News Coverage

12 October 2012

CATHOLIC NEWS SERVICE: Concern for protecting nature spurs Catholic youths to visit Washington

Category: News Coverage

As 19-year-old Annalisa Martinez put it, "It's our job to be leaders." She made the comment after she and a group of her peers from a Catholic parish in Denver met with Colorado's U.S. senators on Capitol Hill for an environmental cause: urging federal protection for Browns Canyon in Colorado. Ranging in age from 12 to 19, the Latino youths from Denver's St. Cajetan Parish and an organization called Environmental Learning for Kids were brought together by the Washington-based Hispanic Access Foundation.

Maite Arce, executive director of the foundation, founded the nonprofit after growing up as the child of Mexican immigrants who had trouble accessing information and resources in their new country. The foundation has partnerships with mostly faith-based community groups, such as St. Cajetan, to organize events and programs that inform Hispanics about education, voting, the environment and other issues, as well as to promote responsible citizenship and community involvement. St. Cajetan is one of the oldest Hispanic Catholic parishes in the Denver Archdiocese. Over a three-day visit in Washington in mid-September, the youths' schedule included a meeting with Sens. Mark Udall and Michael Bennet, both Colorado Democrats, to express their concern for Browns Canyon and to promote scholarships for Hispanic students. The canyon, southwest of the Denver metro area, is a popular place for hiking, camping, viewing wildlife, fishing and white-water rafting. Udall has proposed that Congress designate it as national monument or wildlife preserve. It's a place the youths and many others have grown to love, they said. Last year, the Hispanic Access Foundation and Environmental Learning for Kids sponsored a fishing education day there; 250 families participated in the trip, the first of its kind for many in the group.

This past summer, 68 youths and their parents went on a camping trip to the canyon. Udall has said giving a special designation to Browns Canyon would bring jobs to the state and put the area "on the map" and attract visitors. It also needs protection, advocates say, because illegal roads in the area have led "to erosion and habitat destruction." Linda Sosa, a spokeswoman for St. Cajetan, said considers herself a second mother to the seven 12- to 19-year-old girls she brought to Washington. Hispanic immigrants to the United States "don't know the systems. I don't want that for these kids," she said, adding that the Catholic Church has a role in educating Hispanics about how government works.

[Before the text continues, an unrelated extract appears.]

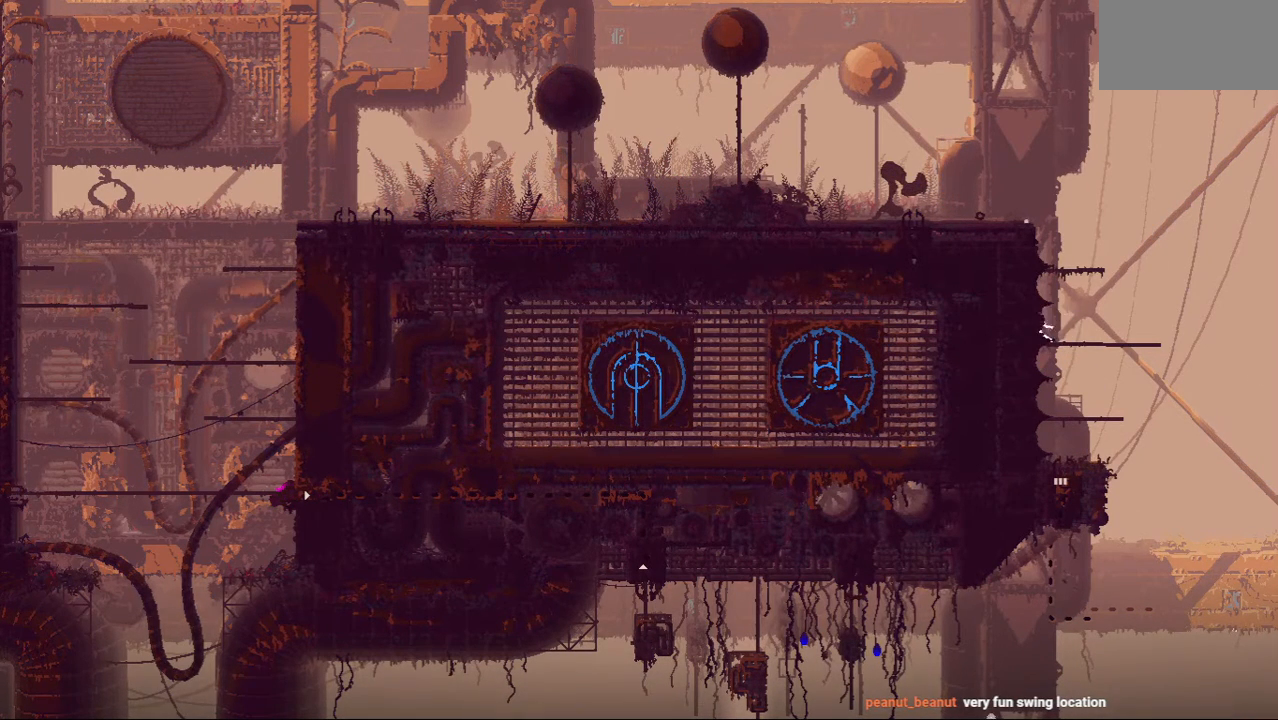
{"keys": ["up"], "events": []}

"The church is more than prayer, we can be the voices outside the church." Sosa has taught catechism classes for 30 years at St. Cajetan, which was established in 1922. Her involvement has given her a connection to parish youths. All but two of the St. Cajetan girls were on their first trip to Washington. Speaking a mix of English and Spanish throughout the day, several of them mentioned to a Catholic News Service reporter they were "missing the mountains."

Money for their trip came from a combination of fundraisers, parish donations and matching funds from the Hispanic Access Foundation. The summer camping trip to Browns Canyon gave them a chance to see wildlife and to go white-water rafting on the Arkansas River -- and it sparked the youths' interest in protecting the canyon. They began asking Sosa what they could do, which led to her teaming up with the foundation and coordinating the trip and a chance to talk to Udall and Bennet. Arce told CNS that the group's interest in the outdoors and the environment is reflected in a 2012 survey on Latinos and the environment, conducted by the Sierra Club and the National Council of La Raza. Nine in 10 respondents said people "have moral responsibility to take care of God's creation on this earth -- the wilderness, and forests, the oceans, lakes and rivers." During a picnic lunch in Lafayette Park across from the White House, where they headed later that afternoon to talk to staffers, Annalisa Martinez told CNS that Udall and Bennet "were very involved in hearing what we had to say." The oldest in the group, she is finishing an associate's degree in early childhood education. Her niece, 12 year-old Anastasia Martinez was the youngest. She'd like to become a geologist or horse trainer.

"My mother and I grew up in those mountains," she said. "If they were destroyed it would break our hearts." Jennie Hurrieta, 17, told CNS the group had a lot of support from St. Cajetan Parish, especially from its pastor, Theatine Father Tomas Fraile. "Father Tomas was very supportive, he baptized all of us, he really wants us to succeed," she said, adding that the priest encourages them to be leaders in their community and their church. "This world isn't ours, it's God's, we are preserving it for future generations," she added.

"Linda Sosa and the students are doing a wonderful job going to D.C. and talking to senators," Father Fraile told CNS later in a telephone interview.

"If we Christians and Catholics believe in God, we have a moral responsibility to take care of God's children the same way we have the responsibility of taking care of the whole of God's creation."